BEGIN Data extract

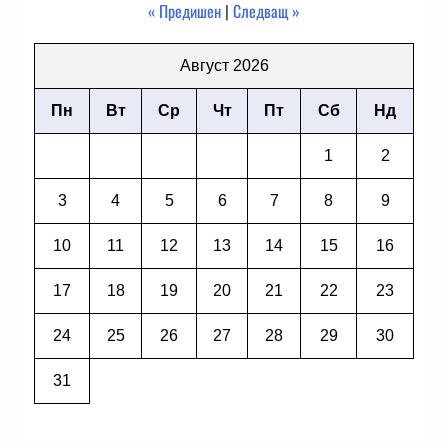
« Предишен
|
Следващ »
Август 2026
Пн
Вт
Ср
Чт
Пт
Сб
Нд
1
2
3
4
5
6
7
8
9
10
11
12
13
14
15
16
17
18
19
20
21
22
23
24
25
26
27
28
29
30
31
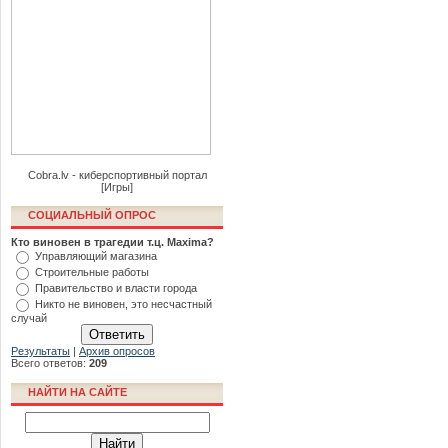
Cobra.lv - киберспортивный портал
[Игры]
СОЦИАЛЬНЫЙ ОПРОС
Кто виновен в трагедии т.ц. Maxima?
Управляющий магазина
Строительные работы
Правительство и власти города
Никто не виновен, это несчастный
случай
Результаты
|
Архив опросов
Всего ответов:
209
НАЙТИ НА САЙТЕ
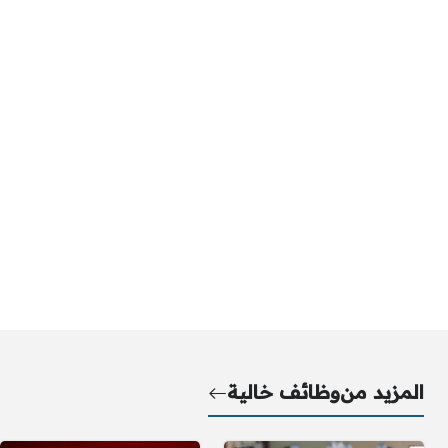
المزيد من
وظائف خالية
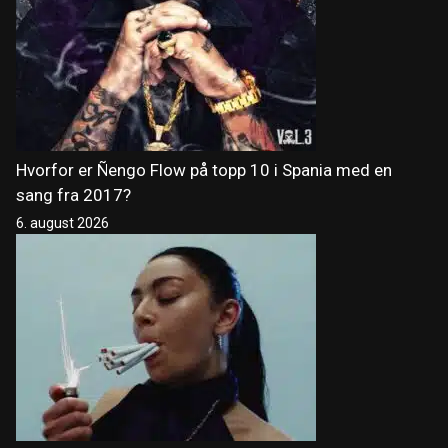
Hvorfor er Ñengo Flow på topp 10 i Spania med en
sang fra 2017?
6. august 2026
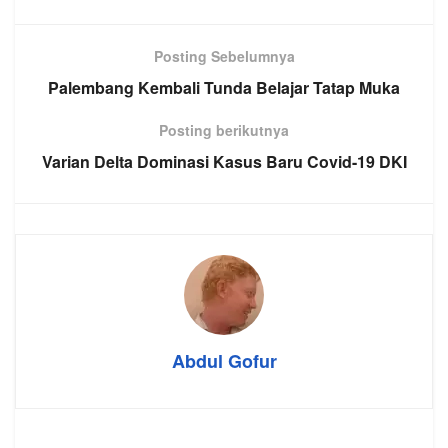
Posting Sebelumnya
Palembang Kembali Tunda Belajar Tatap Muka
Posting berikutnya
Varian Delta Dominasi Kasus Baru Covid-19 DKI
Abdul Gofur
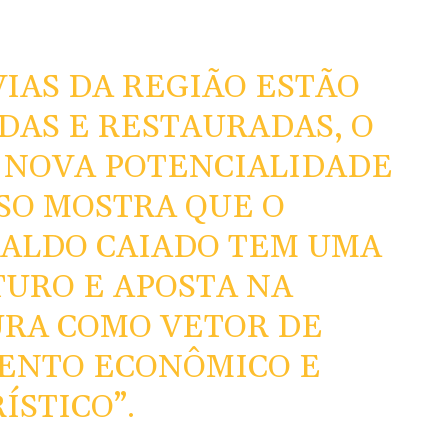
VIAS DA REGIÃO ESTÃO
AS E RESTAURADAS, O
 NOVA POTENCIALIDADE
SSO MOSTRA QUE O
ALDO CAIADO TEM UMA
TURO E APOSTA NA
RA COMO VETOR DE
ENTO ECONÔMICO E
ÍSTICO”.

END Data extract

◆ What needs to be done ◆
Each line of the data in which the string "Posting" appears needs to be copied.

◆ Exercise output ◆
Posting Sebelumnya
Posting berikutnya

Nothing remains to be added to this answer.